Expected Ratings / Outlook*:    Baa3/BBB- (stable/stable)
Securities:    4.200% Senior Notes due 2024
Legal Format:    SEC Registered
Trade Date:    September 15, 2014
Settlement Date:    September 18, 2014 (T+3)
Maturity Date:    September 15, 2024
Principal Amount:    $500,000,000
Price to Public:    99.685% of Principal Amount
Net Proceeds to Issuer (before offering expenses):    $494,987,500
Spread to Treasury Benchmark:    +165 basis points
Treasury Benchmark:    2.375% due August 15, 2024
Treasury Yield:    2.589%
Re-Offer Yield:    4.239%
Coupon:    4.200%
Interest Payment Dates:    Semi-annually on March 15 and September 15 of each year, commencing March 15, 2015.
Use of Proceeds:    To repay outstanding borrowings under the Credit Facility and for general corporate purposes
Optional Redemption:   

The notes will be redeemable, in whole at any time or in part from time to time, at the Issuer’s option.

 

If the notes are redeemed prior to June 15, 2024 (the date that is three months prior to the stated maturity date for the notes), the redemption price for the notes to be redeemed will equal the greater of the following amounts, plus accrued and unpaid interest thereon to but excluding the redemption date: (i) 100% of the principal amount of notes to be redeemed or (ii) the sum of the present values of the remaining scheduled payments of principal and interest on the notes to be redeemed (exclusive of interest accrued to the date of redemption) discounted to the date of redemption on a semi-annual basis (assuming a 360-day year consisting of twelve 30-day months) at the then current Treasury Rate plus 25 basis points. If the notes are redeemed on or after June 15, 2024, the redemption price for the notes to be redeemed will equal 100% of the principal amount of such notes plus accrued and unpaid interest thereon to but excluding the redemption date. See the preliminary prospectus supplement for the definition of Treasury Rate, and additional provisions.

CUSIP:    115236 AA9
ISIN:    US115236AA91
Joint Book-Running Managers:   

J.P. Morgan Securities LLC

Merrill Lynch, Pierce, Fenner & Smith

                       Incorporated


  

SunTrust Robinson Humphrey, Inc.

RBC Capital Markets, LLC

U.S. Bancorp Investments, Inc.

Co-Managers:   

Barclays Capital Inc.

BMO Capital Markets GKST Inc.

Evercore Group L.L.C.

MUFG Union Bank, National Association

  

PNC Capital Markets LLC

RBS Securities Inc.

Wells Fargo Securities, LLC

*Note: A securities rating is not a recommendation to buy, sell or hold securities and may be revised, suspended or withdrawn at any time. Each credit rating should be evaluated independently of any other credit rating.
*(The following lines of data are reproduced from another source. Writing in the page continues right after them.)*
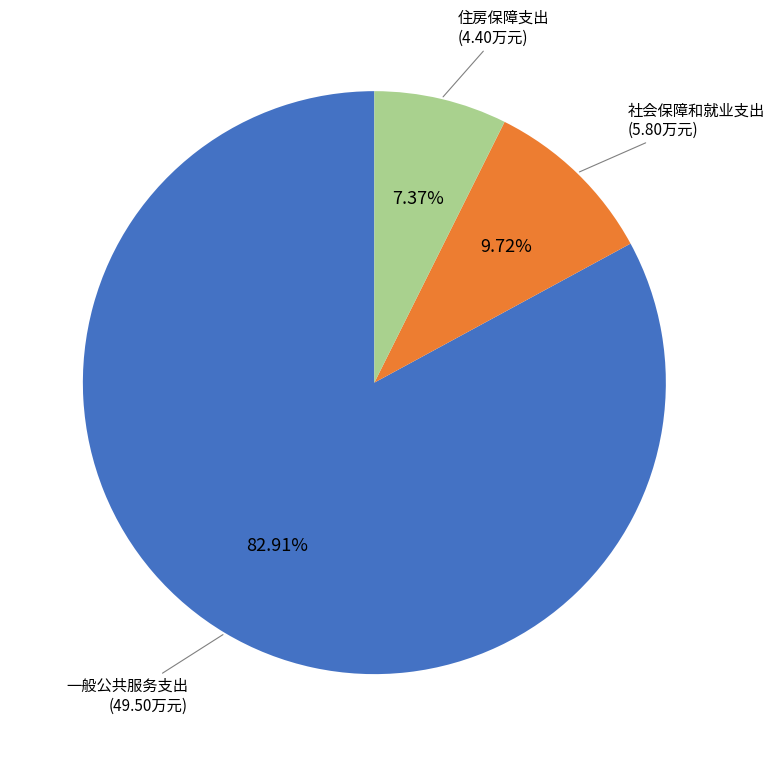

What percentage is NOT represented by 一般公共服务支出?

17.1%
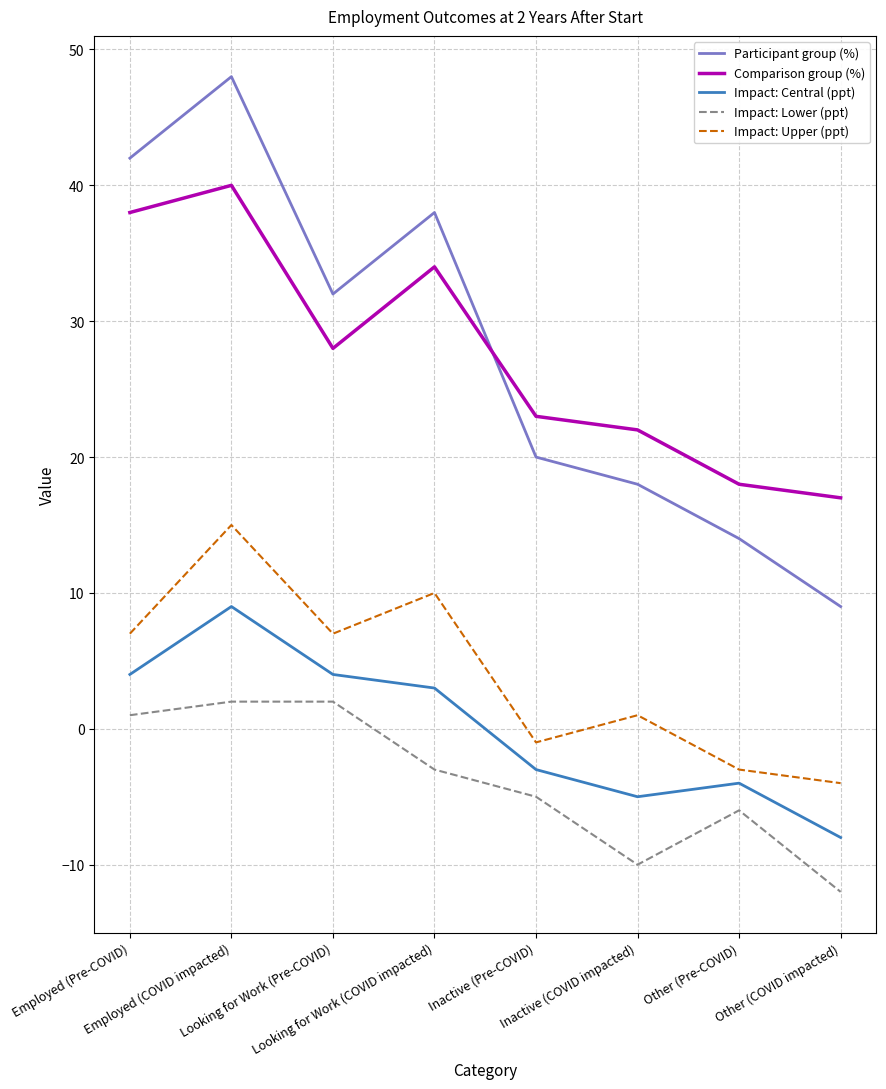

Does the chart display data point markers on the line(s)?

No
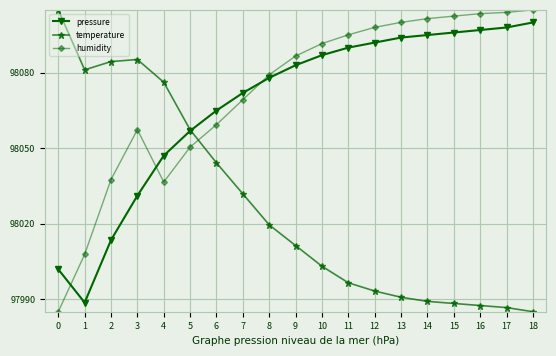

Read the temperature value at 2.

98084.5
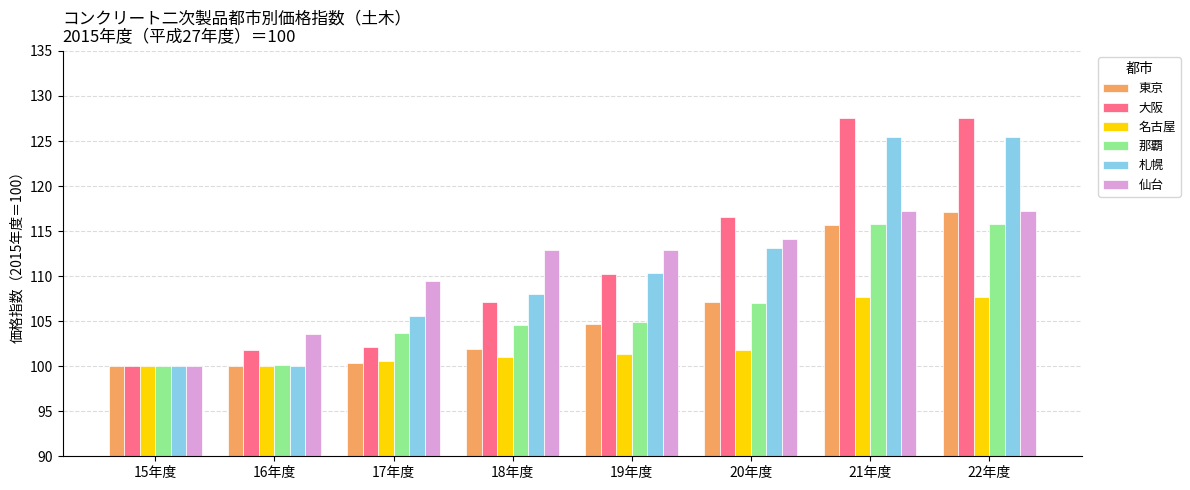

Read the 札幌 value at 20年度.

113.1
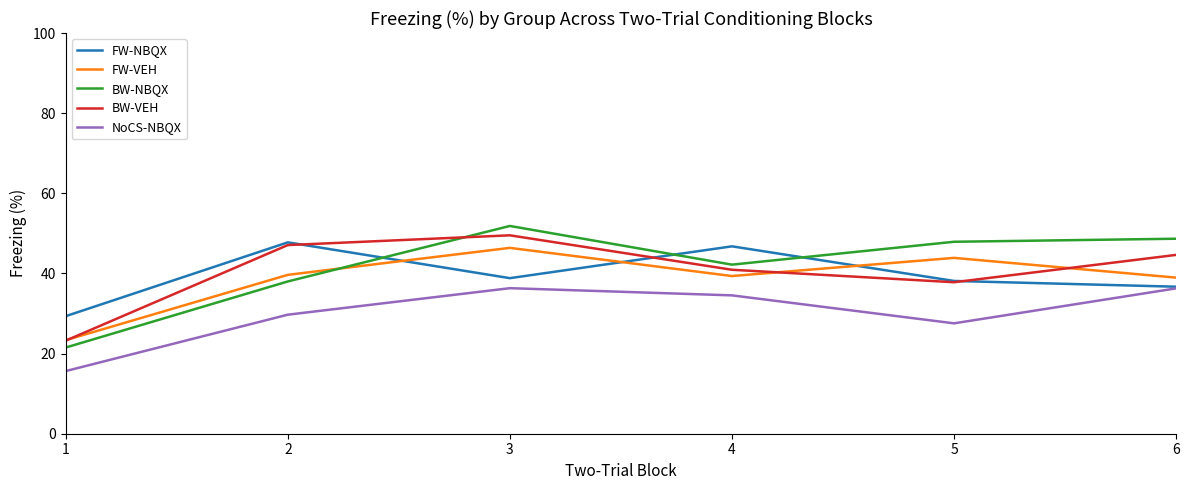

How many interior local valleys does the BW-NBQX series have?

1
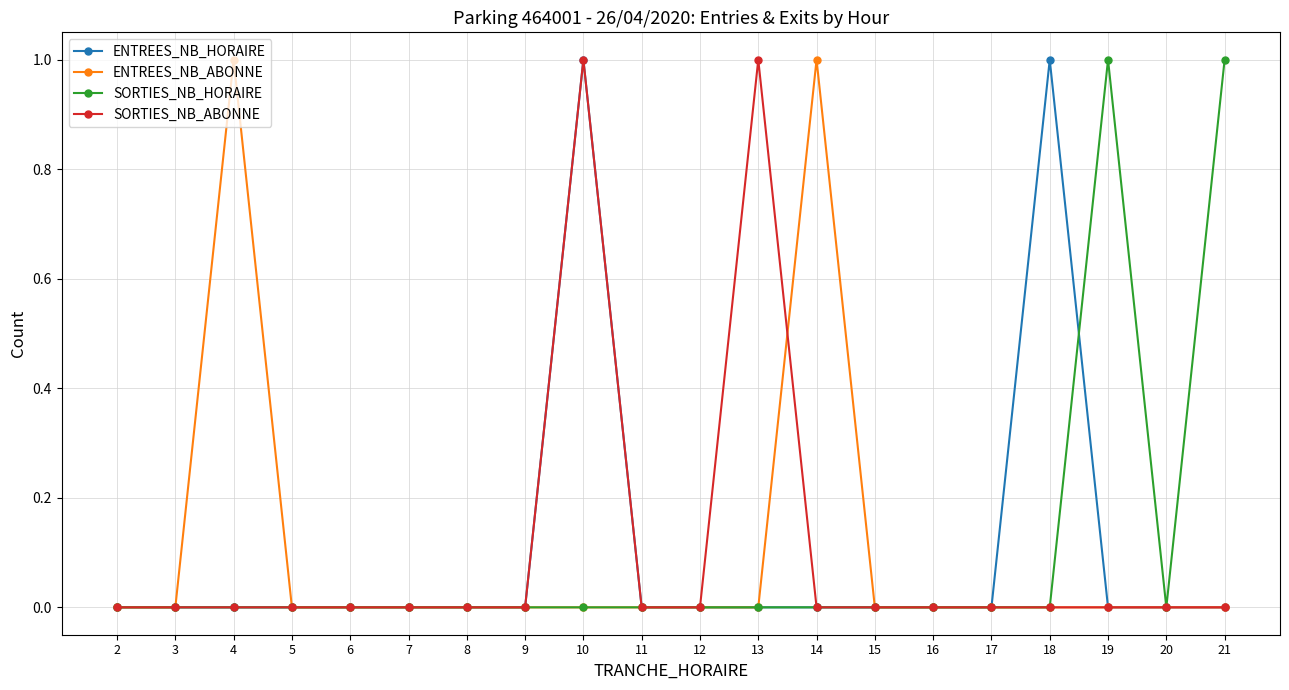

What is the maximum value for ENTREES_NB_ABONNE?

1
The issuer has filed a registration statement (including a prospectus) and a related preliminary prospectus supplement with the SEC for the offering to which this communication relates. Before you invest, you should read the preliminary prospectus supplement, the prospectus in that registration statement and other documents the issuer has filed with the SEC for more complete information about the issuer and this offering. You may get these documents for free by visiting EDGAR on the SEC Web site at www.sec.gov.

Alternatively, the issuer, any underwriter or any dealer participating in the offering will arrange to send you the prospectus and preliminary prospectus supplement if you request it by calling J.P. Morgan (collect) at (212) 834-4533, BofA Merrill Lynch at 1-800-294-1322 or SunTrust Robinson Humphrey at (800) 685-4786.
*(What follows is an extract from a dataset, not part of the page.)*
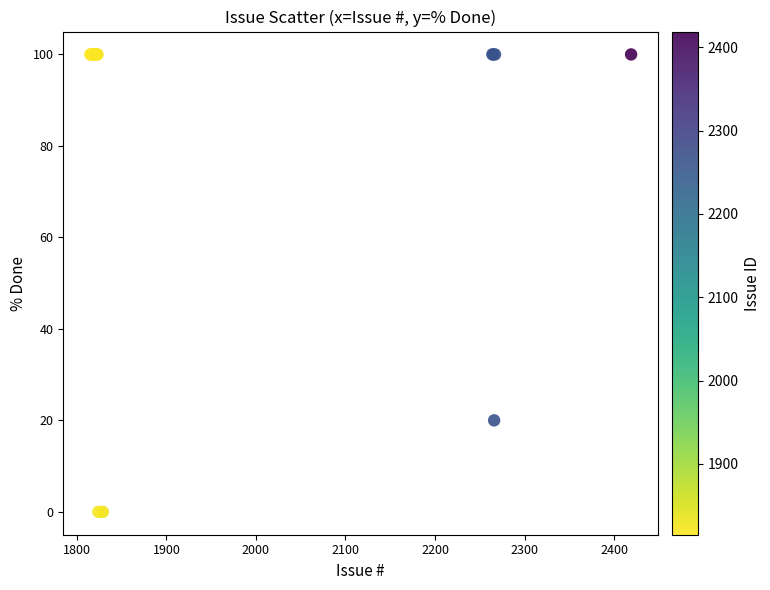

What Y value in the scatter plot is closest to 50?

20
This communication should be read in conjunction with the preliminary prospectus supplement and the accompanying prospectus. The information in this communication supersedes the information in the preliminary prospectus supplement and the accompanying prospectus to the extent it is inconsistent with the information in such preliminary prospectus supplement or the accompanying prospectus.

Any disclaimers or other notices that may appear below are not applicable to this communication and should be disregarded. Such disclaimers or other notices were automatically generated as a result of this communication being sent via Bloomberg or another email system.